For each line below that contains the string "Right", copy that line.
=== Dataset extract ===
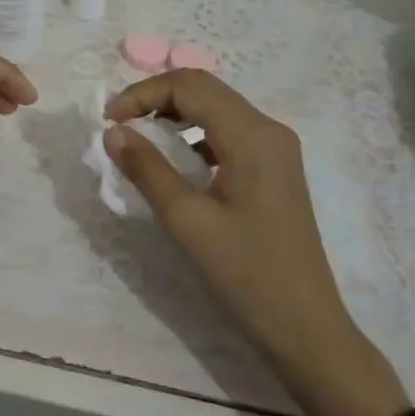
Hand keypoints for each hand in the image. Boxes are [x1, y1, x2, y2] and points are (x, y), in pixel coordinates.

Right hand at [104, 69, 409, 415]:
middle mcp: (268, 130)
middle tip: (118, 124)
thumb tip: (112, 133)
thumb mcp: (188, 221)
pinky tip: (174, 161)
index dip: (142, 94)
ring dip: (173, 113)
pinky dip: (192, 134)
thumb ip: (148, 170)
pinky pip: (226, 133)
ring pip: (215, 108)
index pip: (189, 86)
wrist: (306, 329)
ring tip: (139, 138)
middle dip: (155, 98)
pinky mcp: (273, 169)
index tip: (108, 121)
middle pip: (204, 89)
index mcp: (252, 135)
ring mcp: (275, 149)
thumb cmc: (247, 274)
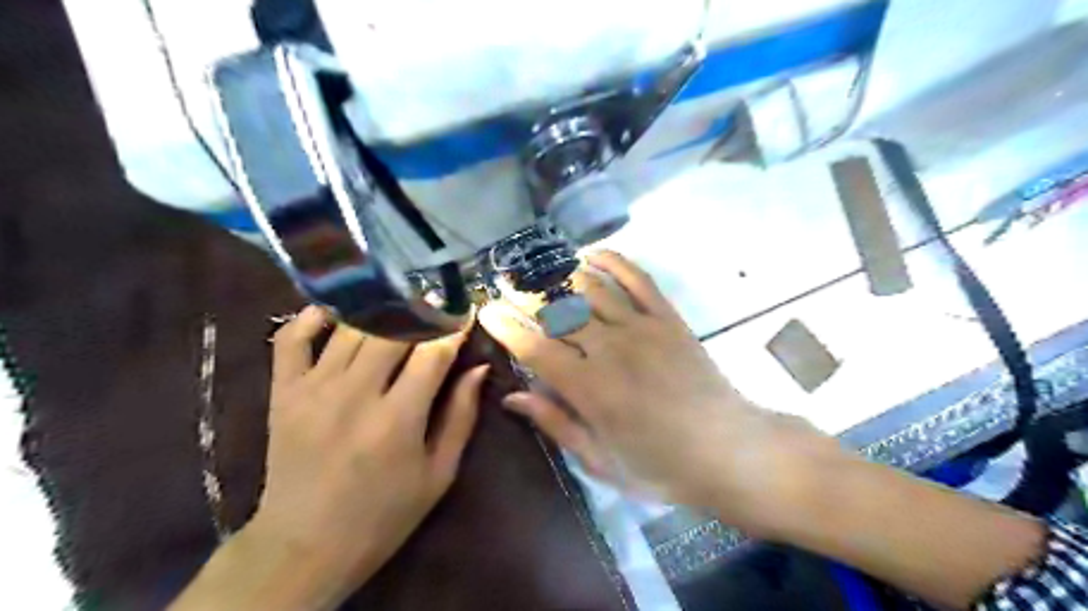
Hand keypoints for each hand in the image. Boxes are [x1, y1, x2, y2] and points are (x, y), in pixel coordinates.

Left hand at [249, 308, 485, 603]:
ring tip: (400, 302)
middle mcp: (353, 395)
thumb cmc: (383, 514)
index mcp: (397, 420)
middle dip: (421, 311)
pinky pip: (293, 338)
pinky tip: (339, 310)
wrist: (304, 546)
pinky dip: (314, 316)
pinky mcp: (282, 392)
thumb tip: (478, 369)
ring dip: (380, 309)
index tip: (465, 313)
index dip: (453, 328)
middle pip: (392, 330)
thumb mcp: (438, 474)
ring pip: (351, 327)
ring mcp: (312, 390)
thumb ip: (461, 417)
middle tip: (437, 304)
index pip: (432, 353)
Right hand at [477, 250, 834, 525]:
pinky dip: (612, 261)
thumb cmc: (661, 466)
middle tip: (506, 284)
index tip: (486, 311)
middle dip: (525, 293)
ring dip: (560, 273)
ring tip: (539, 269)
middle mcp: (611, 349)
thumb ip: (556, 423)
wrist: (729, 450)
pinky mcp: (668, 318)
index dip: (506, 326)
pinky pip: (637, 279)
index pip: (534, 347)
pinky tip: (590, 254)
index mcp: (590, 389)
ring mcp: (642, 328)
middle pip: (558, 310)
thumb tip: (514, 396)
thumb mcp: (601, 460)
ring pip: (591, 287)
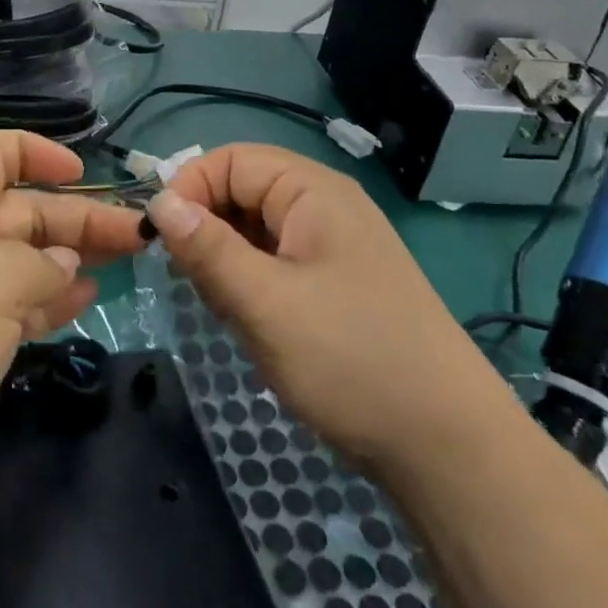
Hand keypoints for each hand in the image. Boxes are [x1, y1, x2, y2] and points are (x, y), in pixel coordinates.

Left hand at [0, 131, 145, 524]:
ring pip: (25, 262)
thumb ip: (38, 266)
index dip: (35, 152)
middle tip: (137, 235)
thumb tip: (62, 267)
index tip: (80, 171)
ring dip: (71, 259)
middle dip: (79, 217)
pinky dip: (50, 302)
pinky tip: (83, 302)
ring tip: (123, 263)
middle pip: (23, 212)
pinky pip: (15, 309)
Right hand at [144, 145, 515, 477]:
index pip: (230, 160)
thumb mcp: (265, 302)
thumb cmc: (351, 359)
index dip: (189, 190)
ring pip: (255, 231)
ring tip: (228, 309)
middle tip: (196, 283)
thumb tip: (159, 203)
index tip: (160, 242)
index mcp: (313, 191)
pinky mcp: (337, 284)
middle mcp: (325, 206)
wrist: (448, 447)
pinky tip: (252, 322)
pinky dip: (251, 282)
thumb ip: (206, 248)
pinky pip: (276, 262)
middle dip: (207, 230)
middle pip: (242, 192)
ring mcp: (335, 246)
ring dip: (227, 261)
===
=== Dataset extract ===
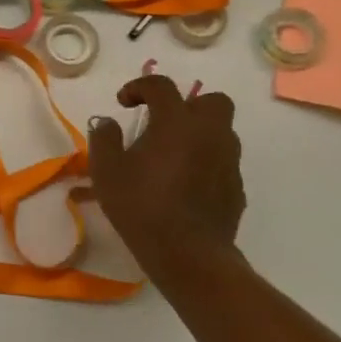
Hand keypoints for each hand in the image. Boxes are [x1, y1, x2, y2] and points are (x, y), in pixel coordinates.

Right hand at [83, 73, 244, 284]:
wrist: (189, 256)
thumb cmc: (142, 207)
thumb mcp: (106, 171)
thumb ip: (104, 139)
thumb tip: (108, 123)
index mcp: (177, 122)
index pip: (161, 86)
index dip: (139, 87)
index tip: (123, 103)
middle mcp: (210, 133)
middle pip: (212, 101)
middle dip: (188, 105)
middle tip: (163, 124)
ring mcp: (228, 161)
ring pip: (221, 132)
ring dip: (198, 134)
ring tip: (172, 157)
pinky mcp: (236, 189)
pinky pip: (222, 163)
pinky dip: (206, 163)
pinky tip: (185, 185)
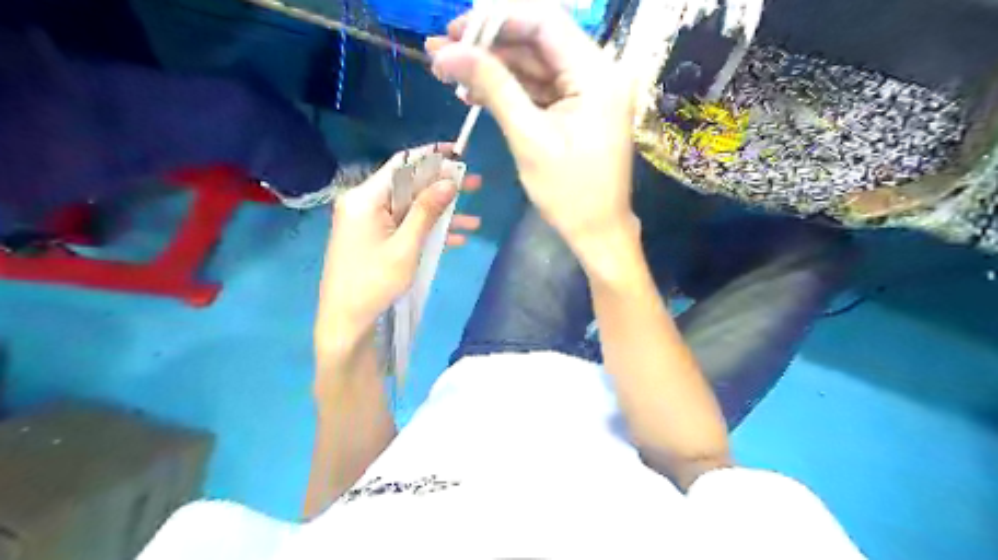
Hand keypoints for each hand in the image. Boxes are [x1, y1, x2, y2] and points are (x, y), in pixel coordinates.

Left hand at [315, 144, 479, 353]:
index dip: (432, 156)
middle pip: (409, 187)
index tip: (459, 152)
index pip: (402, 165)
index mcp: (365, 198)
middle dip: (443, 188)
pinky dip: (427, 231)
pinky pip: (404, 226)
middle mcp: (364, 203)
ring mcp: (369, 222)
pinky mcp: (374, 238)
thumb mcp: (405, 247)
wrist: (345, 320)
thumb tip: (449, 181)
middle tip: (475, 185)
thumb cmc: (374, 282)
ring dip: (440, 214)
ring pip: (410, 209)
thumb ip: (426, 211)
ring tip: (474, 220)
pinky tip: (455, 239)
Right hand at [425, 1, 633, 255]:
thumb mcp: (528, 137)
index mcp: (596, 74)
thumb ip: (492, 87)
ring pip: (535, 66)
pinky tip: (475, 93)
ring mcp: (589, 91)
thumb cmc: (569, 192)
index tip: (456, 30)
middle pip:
===
## Exercise solution:
Right hand at [104, 69, 409, 415]:
Right hand at [477, 250, 834, 525]:
Right hand at [144, 145, 515, 477]:
Right hand at [83, 73, 244, 284]:
Right hand at [425, 1, 633, 255]:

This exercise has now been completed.